Wednesday, December 19

Movies: I Am Legend

I read Richard Matheson's I Am Legend last year, and I was very much enjoying it until half way through the book, the story ended. The remaining pages of the book were filled with short stories, and not very good ones at that. I still feel cheated from that experience. I also remember seeing The Omega Man, the 1971 version of the novel staring Charlton Heston, and thinking it was cool. But I was a young slip of a girl back then and easily impressed with any horror/science-fiction tale. Some things don't change.

Will Smith takes the role this time, and if the opening week's box office is an indication it was a brilliant casting move. I Am Legend is not an easy movie to watch, so it is a credit to Smith's popularity they he brought people into cinemas for this post-apocalyptic drama.
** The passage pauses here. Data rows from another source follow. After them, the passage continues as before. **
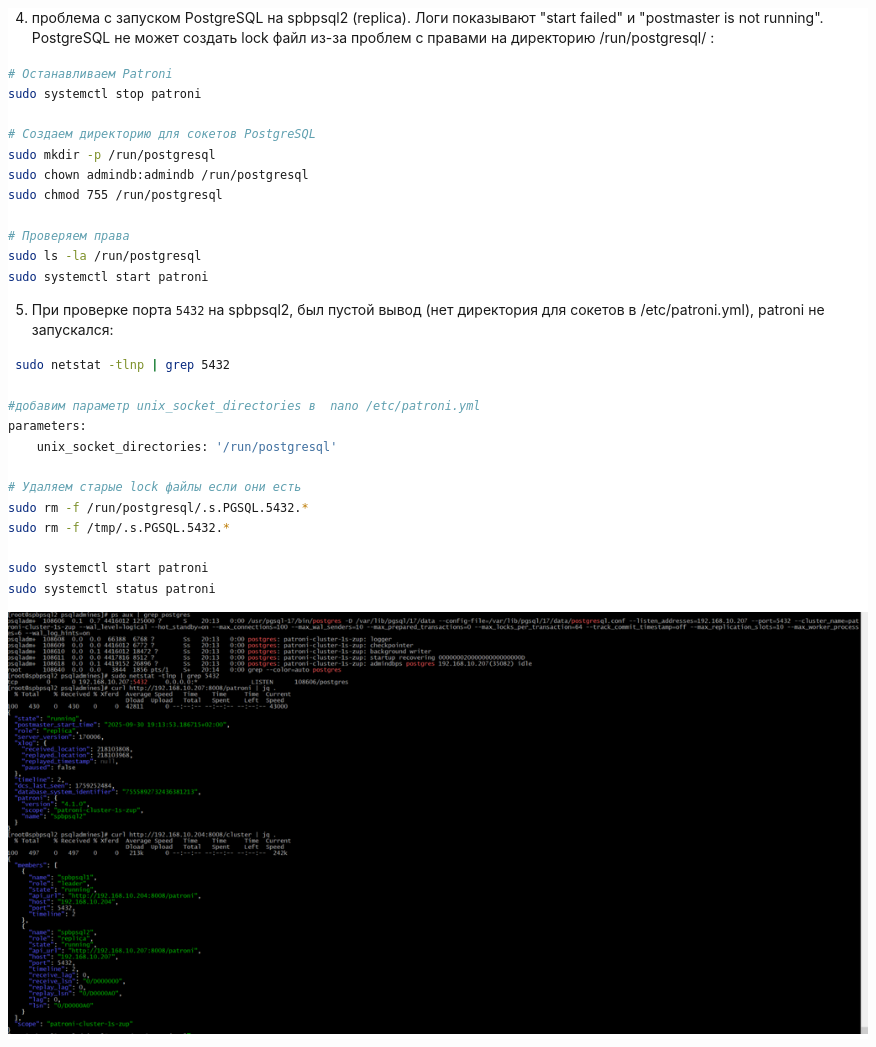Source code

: 4) проблема с запуском PostgreSQL на spbpsql2 (replica). Логи показывают "start failed" и "postmaster is not running". PostgreSQL не может создать lock файл из-за проблем с правами на директорию /run/postgresql/ :

```bash
# Останавливаем Patroni
sudo systemctl stop patroni

# Создаем директорию для сокетов PostgreSQL
sudo mkdir -p /run/postgresql
sudo chown admindb:admindb /run/postgresql
sudo chmod 755 /run/postgresql

# Проверяем права
sudo ls -la /run/postgresql
sudo systemctl start patroni
```
5) При проверке порта `5432` на spbpsql2, был пустой вывод (нет  директория для сокетов в /etc/patroni.yml), patroni не запускался:
```bash
 sudo netstat -tlnp | grep 5432

#добавим параметр unix_socket_directories в  nano /etc/patroni.yml
parameters:
    unix_socket_directories: '/run/postgresql'

# Удаляем старые lock файлы если они есть
sudo rm -f /run/postgresql/.s.PGSQL.5432.*
sudo rm -f /tmp/.s.PGSQL.5432.*

sudo systemctl start patroni
sudo systemctl status patroni

```
![alt text](image-15.png) 
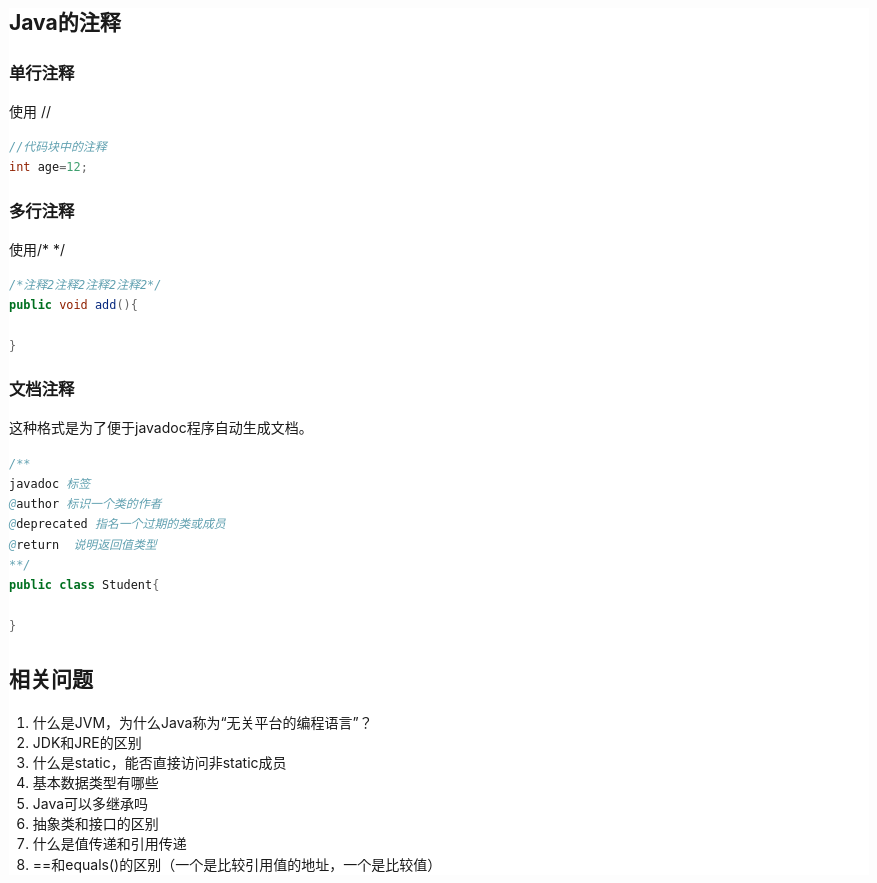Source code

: ## Java的注释

### 单行注释

使用 //

```java
//代码块中的注释
int age=12;
```

### 多行注释

使用/* */

```java
/*注释2注释2注释2注释2*/
public void add(){
    
}
```

### 文档注释

这种格式是为了便于javadoc程序自动生成文档。

```java
/**
javadoc 标签
@author 标识一个类的作者
@deprecated 指名一个过期的类或成员
@return  说明返回值类型
**/
public class Student{
    
}
```

## 相关问题

1. 什么是JVM，为什么Java称为“无关平台的编程语言”？
2. JDK和JRE的区别
3. 什么是static，能否直接访问非static成员
4. 基本数据类型有哪些
5. Java可以多继承吗
6. 抽象类和接口的区别
7. 什么是值传递和引用传递
8. ==和equals()的区别（一个是比较引用值的地址，一个是比较值）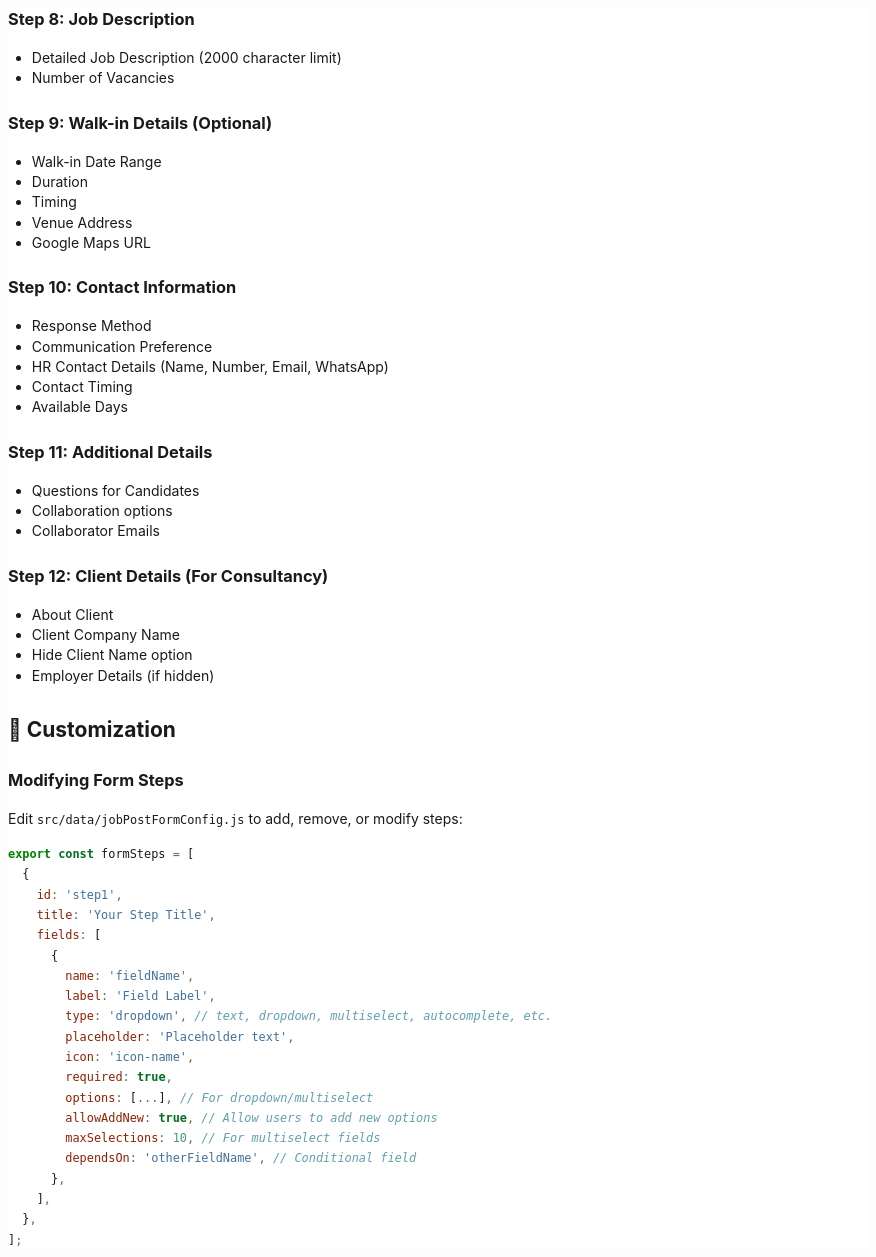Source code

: ### Step 8: Job Description
- Detailed Job Description (2000 character limit)
- Number of Vacancies

### Step 9: Walk-in Details (Optional)
- Walk-in Date Range
- Duration
- Timing
- Venue Address
- Google Maps URL

### Step 10: Contact Information
- Response Method
- Communication Preference
- HR Contact Details (Name, Number, Email, WhatsApp)
- Contact Timing
- Available Days

### Step 11: Additional Details
- Questions for Candidates
- Collaboration options
- Collaborator Emails

### Step 12: Client Details (For Consultancy)
- About Client
- Client Company Name
- Hide Client Name option
- Employer Details (if hidden)

## 🎨 Customization

### Modifying Form Steps

Edit `src/data/jobPostFormConfig.js` to add, remove, or modify steps:

```javascript
export const formSteps = [
  {
    id: 'step1',
    title: 'Your Step Title',
    fields: [
      {
        name: 'fieldName',
        label: 'Field Label',
        type: 'dropdown', // text, dropdown, multiselect, autocomplete, etc.
        placeholder: 'Placeholder text',
        icon: 'icon-name',
        required: true,
        options: [...], // For dropdown/multiselect
        allowAddNew: true, // Allow users to add new options
        maxSelections: 10, // For multiselect fields
        dependsOn: 'otherFieldName', // Conditional field
      },
    ],
  },
];
```
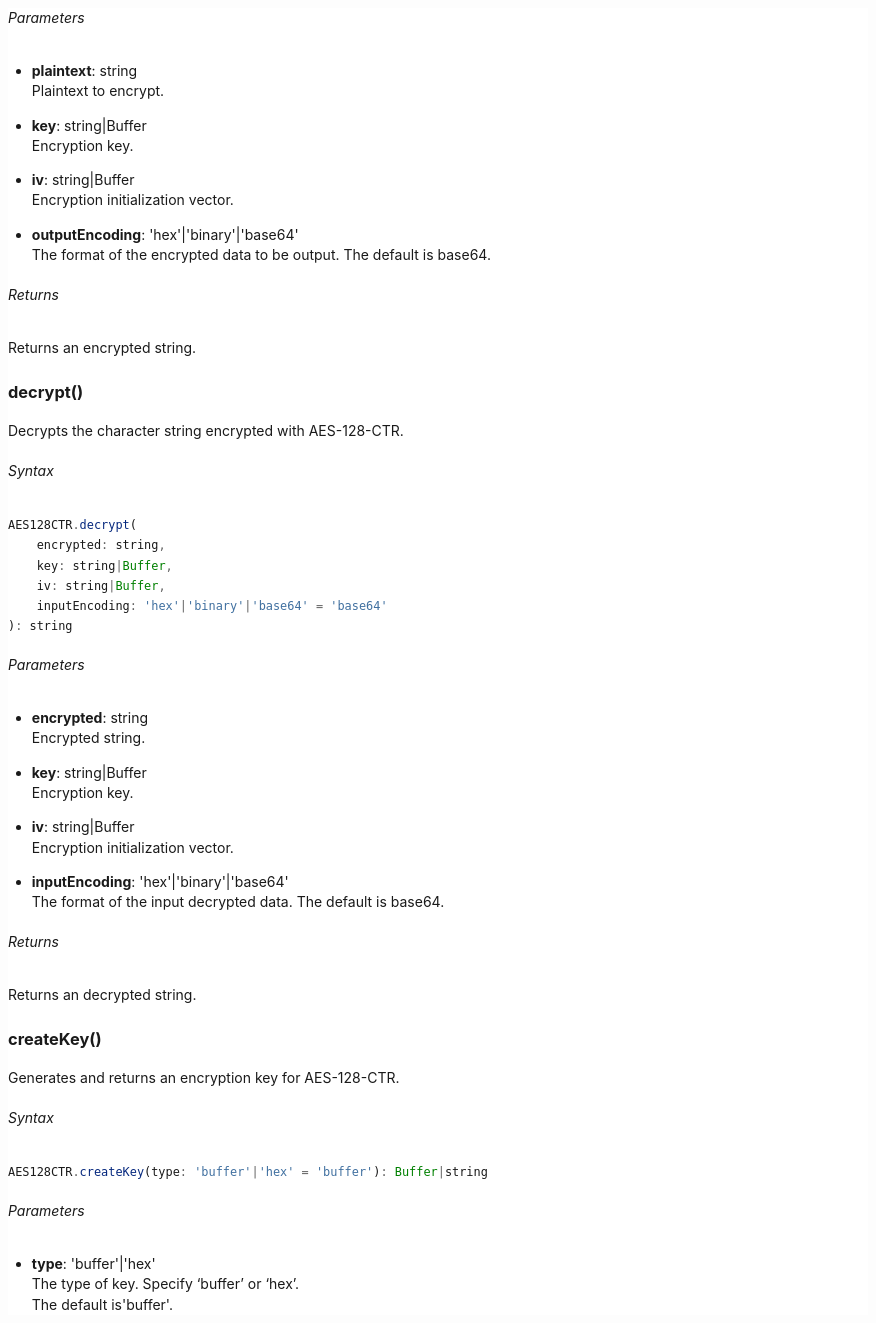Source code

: ###### Parameters
- __plaintext__: string  
    Plaintext to encrypt.

- __key__: string|Buffer  
    Encryption key.

- __iv__: string|Buffer  
    Encryption initialization vector.

- __outputEncoding__: 'hex'|'binary'|'base64'  
    The format of the encrypted data to be output. The default is base64.

###### Returns
Returns an encrypted string.

### decrypt()

Decrypts the character string encrypted with AES-128-CTR.

###### Syntax
```js
AES128CTR.decrypt(
    encrypted: string,
    key: string|Buffer,
    iv: string|Buffer,
    inputEncoding: 'hex'|'binary'|'base64' = 'base64'
): string
```

###### Parameters
- __encrypted__: string  
    Encrypted string.

- __key__: string|Buffer  
    Encryption key.

- __iv__: string|Buffer  
    Encryption initialization vector.

- __inputEncoding__: 'hex'|'binary'|'base64'  
    The format of the input decrypted data. The default is base64.

###### Returns
Returns an decrypted string.

### createKey()

Generates and returns an encryption key for AES-128-CTR.

###### Syntax
```js
AES128CTR.createKey(type: 'buffer'|'hex' = 'buffer'): Buffer|string 
```

###### Parameters
- __type__: 'buffer'|'hex'  
    The type of key. Specify ‘buffer’ or ‘hex’.  
    The default is'buffer'.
As you would expect from a movie about the supposed last man on earth, there is not a lot of script. Smith's character talks to himself, his dog and some strategically placed shop dummies, in an effort to keep his sanity. By day he patrols the abandoned and overgrown streets of Manhattan, searching for supplies and signs of life. By night, he barricades himself in his house off Washington Square, as the blood-thirsty, virus-infected mutants infest the streets. The shots of a desolate Manhattan are impressive and Smith gives a passable performance of a man just hanging in there. At times, it is bleak and unsettling, but for a Hollywood movie, this is quite an accomplishment.

Personally, I missed the menacing, calculating vampires of the novel. This version shows the mutants as blood-lusty animals with only one example of any evolving intelligence. My other criticism is that it all feels a bit familiar. If you've seen 28 Days Later, then you'll know what I mean. There are no surprises: a world without people results in a movie without characters. There are flashbacks to the pre-virus NYC, but they serve more as a tool for understanding Smith's isolation rather than providing any real drama.

It's not a bad effort for an atypical Hollywood project although it would be interesting to see how it would have worked with a less star power behind it. No disrespect to Smith, but in the hands of a less crowd-pleasing actor it could have evolved into a fantastic and gripping study of a man's despair and isolation in the face of a changing planet. The book's, and therefore movie's, title refers to the character's realisation that he is the anomaly in this new society. That scenario is never explored in this movie.